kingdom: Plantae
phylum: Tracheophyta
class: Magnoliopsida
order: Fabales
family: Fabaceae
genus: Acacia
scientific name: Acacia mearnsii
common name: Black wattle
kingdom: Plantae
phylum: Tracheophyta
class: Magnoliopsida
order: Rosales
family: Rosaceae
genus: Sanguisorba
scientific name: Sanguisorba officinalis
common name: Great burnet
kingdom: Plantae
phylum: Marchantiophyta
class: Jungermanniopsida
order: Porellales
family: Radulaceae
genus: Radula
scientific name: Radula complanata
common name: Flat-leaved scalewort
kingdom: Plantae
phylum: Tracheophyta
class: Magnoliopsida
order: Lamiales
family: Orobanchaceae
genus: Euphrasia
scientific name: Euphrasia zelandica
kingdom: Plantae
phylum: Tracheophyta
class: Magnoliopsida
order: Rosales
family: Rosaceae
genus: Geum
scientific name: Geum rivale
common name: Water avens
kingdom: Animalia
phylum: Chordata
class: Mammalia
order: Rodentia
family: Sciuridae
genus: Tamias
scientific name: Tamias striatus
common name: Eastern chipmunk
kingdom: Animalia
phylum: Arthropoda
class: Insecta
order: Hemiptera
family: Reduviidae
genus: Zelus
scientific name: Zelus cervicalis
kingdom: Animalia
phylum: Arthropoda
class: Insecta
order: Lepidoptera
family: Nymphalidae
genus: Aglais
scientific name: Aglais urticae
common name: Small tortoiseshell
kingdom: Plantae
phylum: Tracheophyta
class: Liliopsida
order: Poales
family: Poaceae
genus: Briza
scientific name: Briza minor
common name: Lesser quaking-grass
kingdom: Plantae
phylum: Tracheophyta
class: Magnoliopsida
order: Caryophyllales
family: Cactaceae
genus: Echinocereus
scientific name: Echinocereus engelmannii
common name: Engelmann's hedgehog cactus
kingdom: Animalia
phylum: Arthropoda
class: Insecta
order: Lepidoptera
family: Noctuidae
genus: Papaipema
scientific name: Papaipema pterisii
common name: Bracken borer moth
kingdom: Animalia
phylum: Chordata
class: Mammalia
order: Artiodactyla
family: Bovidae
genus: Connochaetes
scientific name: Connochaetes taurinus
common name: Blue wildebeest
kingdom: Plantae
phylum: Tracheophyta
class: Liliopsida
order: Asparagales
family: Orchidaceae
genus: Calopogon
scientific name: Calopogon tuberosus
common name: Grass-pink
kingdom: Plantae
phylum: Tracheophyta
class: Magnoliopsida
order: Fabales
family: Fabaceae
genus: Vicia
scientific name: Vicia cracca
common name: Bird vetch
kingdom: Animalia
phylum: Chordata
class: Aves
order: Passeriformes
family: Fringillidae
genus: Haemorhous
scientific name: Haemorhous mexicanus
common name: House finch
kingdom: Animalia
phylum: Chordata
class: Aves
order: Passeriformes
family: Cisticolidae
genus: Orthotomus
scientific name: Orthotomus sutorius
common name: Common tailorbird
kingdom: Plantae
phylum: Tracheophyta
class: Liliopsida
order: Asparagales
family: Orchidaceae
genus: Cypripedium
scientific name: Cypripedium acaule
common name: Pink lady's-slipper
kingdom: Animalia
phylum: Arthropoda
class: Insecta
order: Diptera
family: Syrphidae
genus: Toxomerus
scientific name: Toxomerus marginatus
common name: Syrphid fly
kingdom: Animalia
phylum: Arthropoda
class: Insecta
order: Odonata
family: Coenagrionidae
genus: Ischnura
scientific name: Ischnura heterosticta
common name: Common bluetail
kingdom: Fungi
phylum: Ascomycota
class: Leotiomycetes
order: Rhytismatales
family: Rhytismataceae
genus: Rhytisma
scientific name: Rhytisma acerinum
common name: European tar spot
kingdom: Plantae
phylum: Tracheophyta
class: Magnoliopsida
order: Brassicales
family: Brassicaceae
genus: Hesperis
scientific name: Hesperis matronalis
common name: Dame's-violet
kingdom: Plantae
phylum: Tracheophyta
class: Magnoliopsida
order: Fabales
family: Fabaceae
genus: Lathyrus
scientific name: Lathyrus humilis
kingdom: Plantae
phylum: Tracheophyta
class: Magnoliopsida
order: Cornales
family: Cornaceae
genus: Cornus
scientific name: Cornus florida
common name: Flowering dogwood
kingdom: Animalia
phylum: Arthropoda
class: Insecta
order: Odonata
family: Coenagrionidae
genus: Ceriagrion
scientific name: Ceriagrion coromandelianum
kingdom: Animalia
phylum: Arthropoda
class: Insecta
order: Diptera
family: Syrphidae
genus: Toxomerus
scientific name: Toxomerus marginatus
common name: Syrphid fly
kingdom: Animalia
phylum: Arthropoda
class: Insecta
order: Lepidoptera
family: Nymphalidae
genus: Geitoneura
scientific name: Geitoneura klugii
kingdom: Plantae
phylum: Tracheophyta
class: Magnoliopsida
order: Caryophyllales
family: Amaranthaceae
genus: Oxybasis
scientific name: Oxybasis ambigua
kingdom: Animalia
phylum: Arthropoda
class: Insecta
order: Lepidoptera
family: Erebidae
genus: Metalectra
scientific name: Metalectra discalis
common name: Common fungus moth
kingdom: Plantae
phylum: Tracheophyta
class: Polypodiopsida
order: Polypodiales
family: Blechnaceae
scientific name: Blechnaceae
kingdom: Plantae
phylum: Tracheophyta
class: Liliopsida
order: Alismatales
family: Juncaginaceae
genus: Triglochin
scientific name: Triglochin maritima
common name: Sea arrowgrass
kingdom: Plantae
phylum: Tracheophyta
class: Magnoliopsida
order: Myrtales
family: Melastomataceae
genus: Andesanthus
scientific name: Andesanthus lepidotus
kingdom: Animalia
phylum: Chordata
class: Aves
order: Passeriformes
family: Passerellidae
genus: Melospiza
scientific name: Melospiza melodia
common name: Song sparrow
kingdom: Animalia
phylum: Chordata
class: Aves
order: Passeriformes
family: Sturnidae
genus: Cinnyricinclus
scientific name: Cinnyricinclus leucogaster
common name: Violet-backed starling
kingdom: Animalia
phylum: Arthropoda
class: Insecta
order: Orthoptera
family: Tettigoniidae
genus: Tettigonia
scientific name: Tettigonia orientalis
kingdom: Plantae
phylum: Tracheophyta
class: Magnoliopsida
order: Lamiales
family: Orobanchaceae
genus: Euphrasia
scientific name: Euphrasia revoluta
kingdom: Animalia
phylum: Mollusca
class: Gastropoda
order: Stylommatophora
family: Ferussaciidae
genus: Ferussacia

Short exercise:
Recast the lines from the start of the rows through the line holding "genus: Connochaetes", inclusive, as a Markdown table with the columns No. and Entry. Number each line and leave out any blank lines.

Right answer:
| No. | Entry |
|---|---|
| 1 | kingdom: Plantae |
| 2 | phylum: Tracheophyta |
| 3 | class: Magnoliopsida |
| 4 | order: Fabales |
| 5 | family: Fabaceae |
| 6 | genus: Acacia |
| 7 | scientific name: Acacia mearnsii |
| 8 | common name: Black wattle |
| 9 | kingdom: Plantae |
| 10 | phylum: Tracheophyta |
| 11 | class: Magnoliopsida |
| 12 | order: Rosales |
| 13 | family: Rosaceae |
| 14 | genus: Sanguisorba |
| 15 | scientific name: Sanguisorba officinalis |
| 16 | common name: Great burnet |
| 17 | kingdom: Plantae |
| 18 | phylum: Marchantiophyta |
| 19 | class: Jungermanniopsida |
| 20 | order: Porellales |
| 21 | family: Radulaceae |
| 22 | genus: Radula |
| 23 | scientific name: Radula complanata |
| 24 | common name: Flat-leaved scalewort |
| 25 | kingdom: Plantae |
| 26 | phylum: Tracheophyta |
| 27 | class: Magnoliopsida |
| 28 | order: Lamiales |
| 29 | family: Orobanchaceae |
| 30 | genus: Euphrasia |
| 31 | scientific name: Euphrasia zelandica |
| 32 | kingdom: Plantae |
| 33 | phylum: Tracheophyta |
| 34 | class: Magnoliopsida |
| 35 | order: Rosales |
| 36 | family: Rosaceae |
| 37 | genus: Geum |
| 38 | scientific name: Geum rivale |
| 39 | common name: Water avens |
| 40 | kingdom: Animalia |
| 41 | phylum: Chordata |
| 42 | class: Mammalia |
| 43 | order: Rodentia |
| 44 | family: Sciuridae |
| 45 | genus: Tamias |
| 46 | scientific name: Tamias striatus |
| 47 | common name: Eastern chipmunk |
| 48 | kingdom: Animalia |
| 49 | phylum: Arthropoda |
| 50 | class: Insecta |
| 51 | order: Hemiptera |
| 52 | family: Reduviidae |
| 53 | genus: Zelus |
| 54 | scientific name: Zelus cervicalis |
| 55 | kingdom: Animalia |
| 56 | phylum: Arthropoda |
| 57 | class: Insecta |
| 58 | order: Lepidoptera |
| 59 | family: Nymphalidae |
| 60 | genus: Aglais |
| 61 | scientific name: Aglais urticae |
| 62 | common name: Small tortoiseshell |
| 63 | kingdom: Plantae |
| 64 | phylum: Tracheophyta |
| 65 | class: Liliopsida |
| 66 | order: Poales |
| 67 | family: Poaceae |
| 68 | genus: Briza |
| 69 | scientific name: Briza minor |
| 70 | common name: Lesser quaking-grass |
| 71 | kingdom: Plantae |
| 72 | phylum: Tracheophyta |
| 73 | class: Magnoliopsida |
| 74 | order: Caryophyllales |
| 75 | family: Cactaceae |
| 76 | genus: Echinocereus |
| 77 | scientific name: Echinocereus engelmannii |
| 78 | common name: Engelmann's hedgehog cactus |
| 79 | kingdom: Animalia |
| 80 | phylum: Arthropoda |
| 81 | class: Insecta |
| 82 | order: Lepidoptera |
| 83 | family: Noctuidae |
| 84 | genus: Papaipema |
| 85 | scientific name: Papaipema pterisii |
| 86 | common name: Bracken borer moth |
| 87 | kingdom: Animalia |
| 88 | phylum: Chordata |
| 89 | class: Mammalia |
| 90 | order: Artiodactyla |
| 91 | family: Bovidae |
| 92 | genus: Connochaetes |